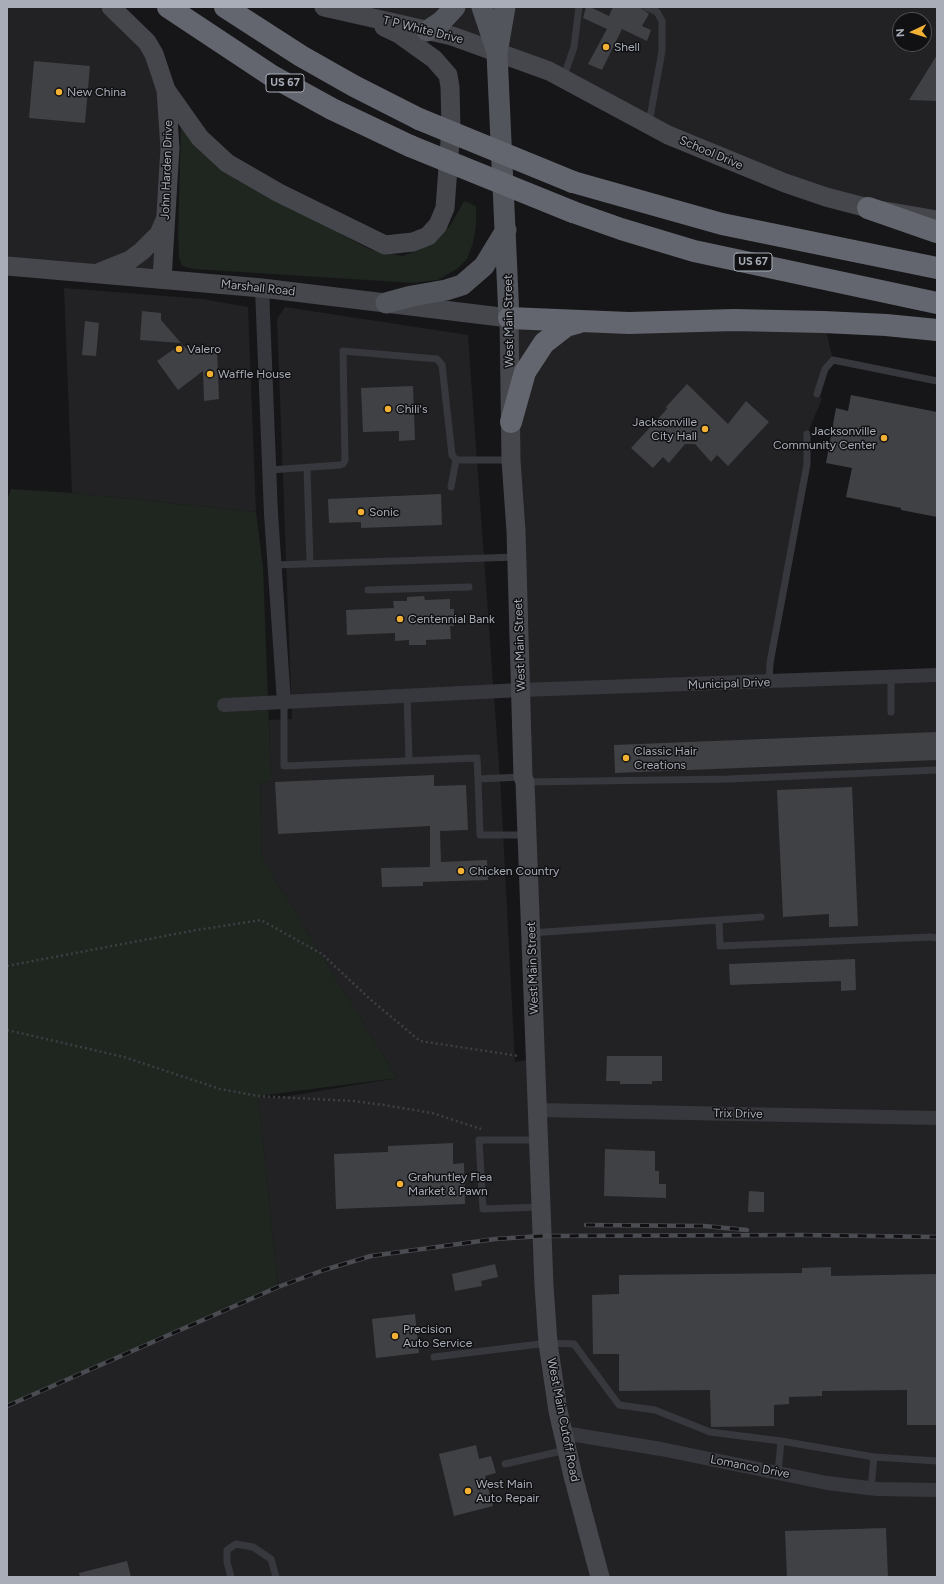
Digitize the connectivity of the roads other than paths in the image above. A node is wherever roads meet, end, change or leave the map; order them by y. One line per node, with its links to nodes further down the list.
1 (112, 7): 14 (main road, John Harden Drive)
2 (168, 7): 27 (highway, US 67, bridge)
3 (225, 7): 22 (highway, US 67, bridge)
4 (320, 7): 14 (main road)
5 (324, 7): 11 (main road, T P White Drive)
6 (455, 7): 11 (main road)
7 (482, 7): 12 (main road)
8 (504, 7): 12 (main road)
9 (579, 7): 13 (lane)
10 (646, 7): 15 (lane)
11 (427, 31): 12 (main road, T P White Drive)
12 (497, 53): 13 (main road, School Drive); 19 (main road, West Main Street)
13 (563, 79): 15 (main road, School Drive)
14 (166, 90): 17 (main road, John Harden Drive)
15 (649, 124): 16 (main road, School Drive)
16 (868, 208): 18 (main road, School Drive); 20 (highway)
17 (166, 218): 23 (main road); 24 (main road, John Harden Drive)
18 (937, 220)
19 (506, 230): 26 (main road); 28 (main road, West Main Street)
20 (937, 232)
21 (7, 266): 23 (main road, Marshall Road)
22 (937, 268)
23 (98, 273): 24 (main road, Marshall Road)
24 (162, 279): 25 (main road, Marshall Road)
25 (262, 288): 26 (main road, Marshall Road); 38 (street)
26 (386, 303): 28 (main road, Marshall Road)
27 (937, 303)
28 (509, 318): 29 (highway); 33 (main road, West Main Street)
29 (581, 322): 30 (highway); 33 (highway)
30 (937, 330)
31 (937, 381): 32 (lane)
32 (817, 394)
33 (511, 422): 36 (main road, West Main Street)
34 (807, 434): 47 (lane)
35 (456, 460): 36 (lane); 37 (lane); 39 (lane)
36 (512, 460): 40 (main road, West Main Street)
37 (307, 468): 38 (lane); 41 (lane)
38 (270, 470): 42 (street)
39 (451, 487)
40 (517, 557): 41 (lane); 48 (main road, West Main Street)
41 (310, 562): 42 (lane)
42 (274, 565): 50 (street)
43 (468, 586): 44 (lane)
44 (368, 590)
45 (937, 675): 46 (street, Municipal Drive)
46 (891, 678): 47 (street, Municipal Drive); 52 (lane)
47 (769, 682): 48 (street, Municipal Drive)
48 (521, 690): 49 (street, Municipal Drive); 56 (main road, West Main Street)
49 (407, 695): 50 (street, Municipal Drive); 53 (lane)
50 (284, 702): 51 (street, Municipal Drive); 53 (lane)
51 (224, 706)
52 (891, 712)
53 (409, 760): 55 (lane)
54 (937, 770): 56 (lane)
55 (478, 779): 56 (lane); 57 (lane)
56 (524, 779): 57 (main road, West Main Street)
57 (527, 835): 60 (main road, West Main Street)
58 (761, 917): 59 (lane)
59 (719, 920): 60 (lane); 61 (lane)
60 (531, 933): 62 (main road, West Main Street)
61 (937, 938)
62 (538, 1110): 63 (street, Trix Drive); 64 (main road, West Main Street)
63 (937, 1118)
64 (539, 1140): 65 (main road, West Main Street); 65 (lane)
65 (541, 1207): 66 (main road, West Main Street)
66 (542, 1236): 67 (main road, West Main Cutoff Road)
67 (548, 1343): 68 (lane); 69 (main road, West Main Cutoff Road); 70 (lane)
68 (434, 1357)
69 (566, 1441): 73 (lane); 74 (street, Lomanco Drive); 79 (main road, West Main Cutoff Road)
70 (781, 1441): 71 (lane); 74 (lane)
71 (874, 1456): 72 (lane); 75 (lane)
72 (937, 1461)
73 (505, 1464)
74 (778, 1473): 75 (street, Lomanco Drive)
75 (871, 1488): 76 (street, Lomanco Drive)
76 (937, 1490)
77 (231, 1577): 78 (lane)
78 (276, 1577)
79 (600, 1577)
.....
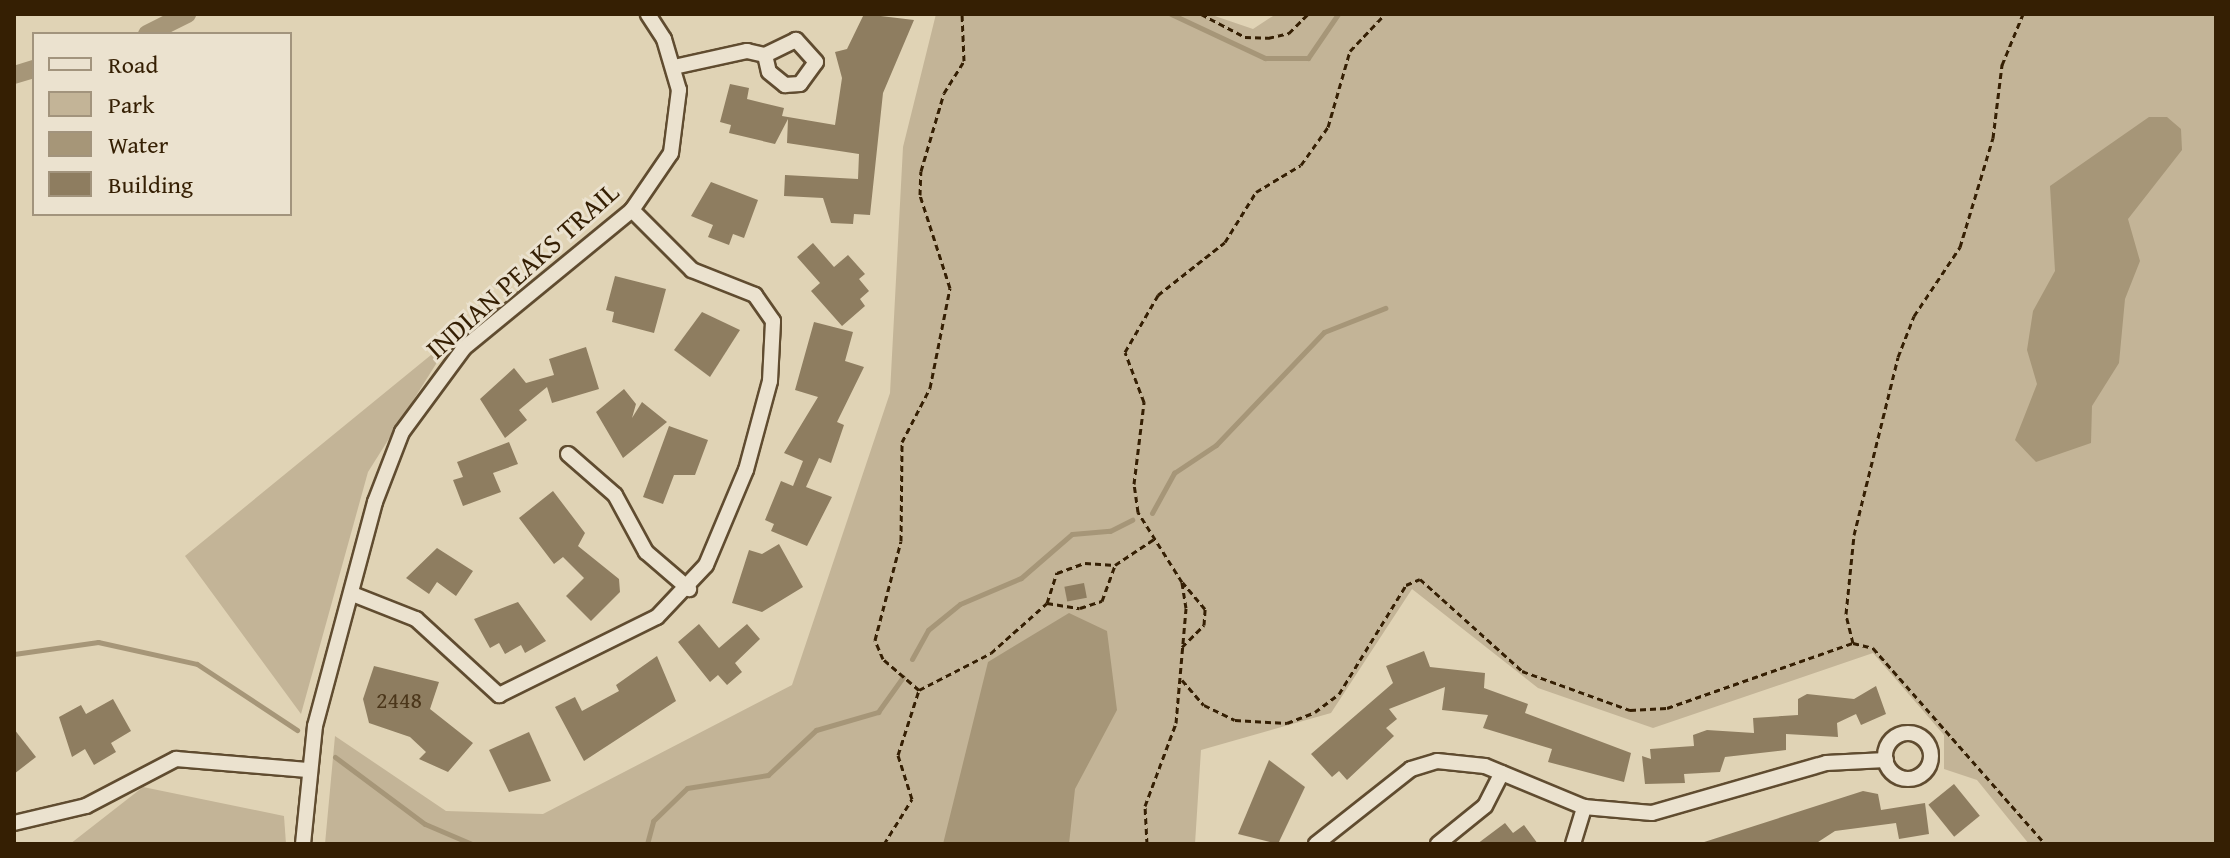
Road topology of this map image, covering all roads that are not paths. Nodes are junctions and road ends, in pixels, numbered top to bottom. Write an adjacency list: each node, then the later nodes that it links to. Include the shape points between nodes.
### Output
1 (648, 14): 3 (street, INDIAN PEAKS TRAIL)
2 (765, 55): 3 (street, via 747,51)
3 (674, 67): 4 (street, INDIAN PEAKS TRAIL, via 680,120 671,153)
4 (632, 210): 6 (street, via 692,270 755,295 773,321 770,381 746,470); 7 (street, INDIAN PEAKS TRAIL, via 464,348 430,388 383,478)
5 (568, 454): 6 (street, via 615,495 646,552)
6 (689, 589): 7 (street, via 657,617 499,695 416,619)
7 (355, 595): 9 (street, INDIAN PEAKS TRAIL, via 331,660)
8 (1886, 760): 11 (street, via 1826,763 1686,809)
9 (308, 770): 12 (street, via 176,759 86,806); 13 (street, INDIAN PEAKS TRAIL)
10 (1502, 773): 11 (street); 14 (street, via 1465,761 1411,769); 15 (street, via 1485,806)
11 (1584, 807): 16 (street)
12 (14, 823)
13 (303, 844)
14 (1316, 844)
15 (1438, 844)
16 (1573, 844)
.....
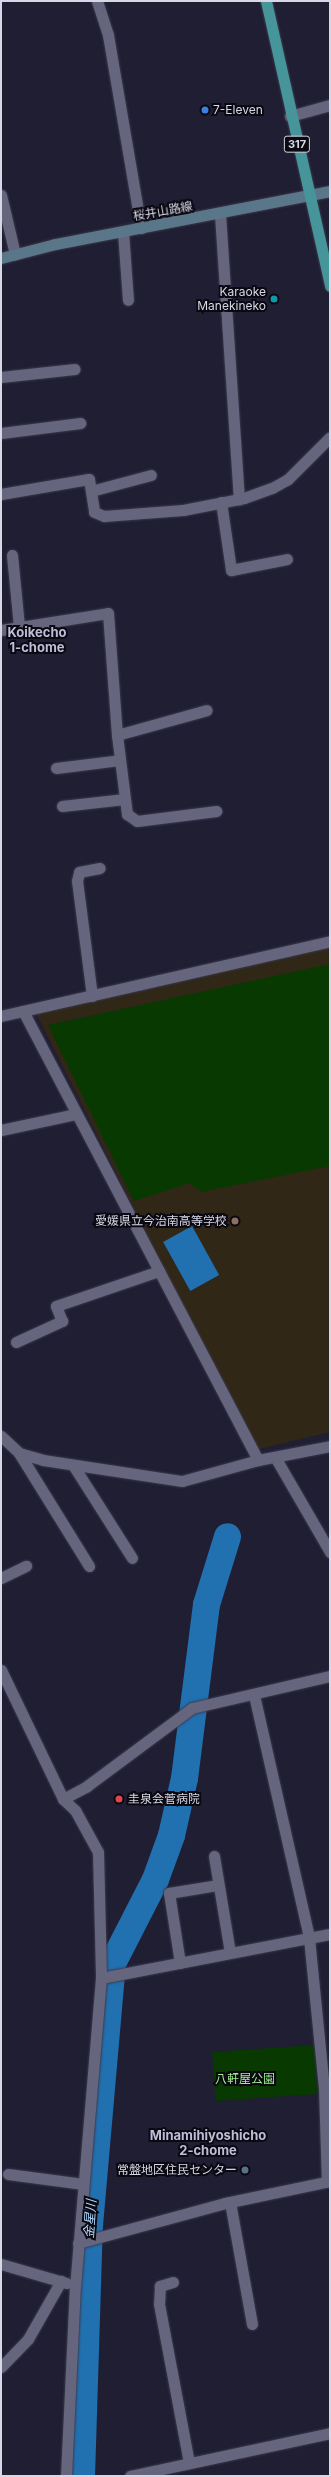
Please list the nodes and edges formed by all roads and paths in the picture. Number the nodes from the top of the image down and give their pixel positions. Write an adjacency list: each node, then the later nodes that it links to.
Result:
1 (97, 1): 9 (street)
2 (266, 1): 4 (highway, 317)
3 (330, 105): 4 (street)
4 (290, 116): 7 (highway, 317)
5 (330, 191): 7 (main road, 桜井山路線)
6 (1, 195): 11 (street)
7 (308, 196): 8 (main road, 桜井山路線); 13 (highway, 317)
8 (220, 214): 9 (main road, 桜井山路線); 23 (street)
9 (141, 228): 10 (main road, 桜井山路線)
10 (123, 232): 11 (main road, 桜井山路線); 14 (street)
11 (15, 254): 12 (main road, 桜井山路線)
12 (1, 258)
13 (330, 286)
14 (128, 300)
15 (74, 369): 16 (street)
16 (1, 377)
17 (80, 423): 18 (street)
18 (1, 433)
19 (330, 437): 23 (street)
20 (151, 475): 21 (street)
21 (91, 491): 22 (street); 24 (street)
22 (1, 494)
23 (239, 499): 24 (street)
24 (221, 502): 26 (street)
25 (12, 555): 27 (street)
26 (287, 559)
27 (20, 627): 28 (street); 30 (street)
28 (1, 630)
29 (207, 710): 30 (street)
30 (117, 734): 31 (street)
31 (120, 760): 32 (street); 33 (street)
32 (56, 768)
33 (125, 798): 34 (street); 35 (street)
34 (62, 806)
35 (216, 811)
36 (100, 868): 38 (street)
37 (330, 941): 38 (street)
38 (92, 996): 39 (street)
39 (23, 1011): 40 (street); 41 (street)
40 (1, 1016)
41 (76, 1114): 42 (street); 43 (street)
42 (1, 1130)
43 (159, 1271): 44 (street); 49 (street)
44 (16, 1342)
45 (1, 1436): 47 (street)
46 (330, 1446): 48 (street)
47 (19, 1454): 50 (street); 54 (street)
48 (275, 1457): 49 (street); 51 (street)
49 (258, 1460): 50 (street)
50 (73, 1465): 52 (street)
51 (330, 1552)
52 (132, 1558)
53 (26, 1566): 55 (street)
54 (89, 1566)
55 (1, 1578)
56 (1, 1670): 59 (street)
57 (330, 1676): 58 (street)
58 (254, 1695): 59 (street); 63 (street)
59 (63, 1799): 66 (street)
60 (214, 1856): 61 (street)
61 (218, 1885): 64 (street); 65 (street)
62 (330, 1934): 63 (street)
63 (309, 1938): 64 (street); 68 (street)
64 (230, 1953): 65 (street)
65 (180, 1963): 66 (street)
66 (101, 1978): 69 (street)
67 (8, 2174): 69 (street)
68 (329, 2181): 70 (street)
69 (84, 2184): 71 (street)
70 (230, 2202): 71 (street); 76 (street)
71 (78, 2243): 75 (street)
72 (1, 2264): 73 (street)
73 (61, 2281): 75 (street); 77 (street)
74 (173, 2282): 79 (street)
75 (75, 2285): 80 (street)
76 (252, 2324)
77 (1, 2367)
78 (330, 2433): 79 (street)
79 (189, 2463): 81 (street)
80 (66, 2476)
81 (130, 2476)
.....
(TASK DETAILS) Going through the material, count each line that carries the word "adjacency", and output only that count.

(TASK OUTPUT) 2